New York's Catskill Mountains

Popularly known as the Borscht Belt, the Jewish Alps, or the Sour Cream Sierras, this hilly scenic area about 90 miles northwest of New York City was, for decades, the summer vacation destination for Jewish families from the New York area and the northeast. For about 40 years, from around 1930 to 1970, the area blossomed with hotels large and small, and bungalow colonies that welcomed families for a week, two weeks, and even the entire summer.

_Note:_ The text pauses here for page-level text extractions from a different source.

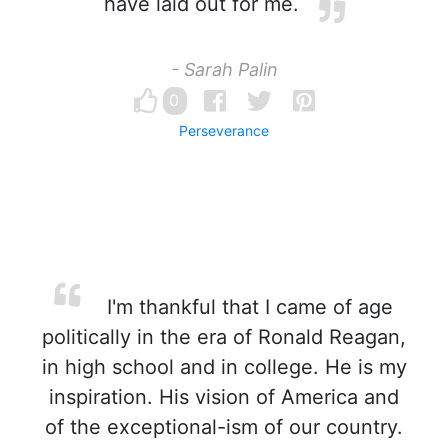
have laid out for me.
- Sarah Palin
0
Perseverance
I'm thankful that I came of age
politically in the era of Ronald Reagan,
in high school and in college. He is my
inspiration. His vision of America and
of the exceptional-ism of our country.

The larger, more famous hotels, such as Grossinger’s, Kutschers, the Nevele, and the Concord entertained their guests with staged shows in their nightclubs on the weekends featuring singers and standup comedians. Many of them launched their careers in the area and became famous. Phil Silvers, Sid Caesar, Red Buttons, Jackie Mason, Joan Rivers…the list goes on.

He Lost it in the Catskills offers you a rare glimpse into the life behind the scenes at a typical hotel. The Rubel’s Mansion portrayed in the novel was an actual hotel owned by Jerry’s mother’s family in the late 1930s and early 1940s. 


The Rubel family consisted of Joseph and Rose Rubel and their ten children, who came to the US from eastern Europe during and after World War I. Jerry’s mother Rose was the youngest. Her parents prospered as grocery merchants in their new country and bought the hotel in the early 1930s as a hedge against the Great Depression. When they sold it to the Gilbert family in 1942, they kept a piece of the property and built a 4-bedroom bungalow as a family summer retreat. Jerry spent every summer of his life at the bungalow, and when he was 15 and old enough to work, he got his first busboy job at a local hotel. To earn money for college, he worked in the area every summer for over 10 years, coming of age in a very unique and memorable way.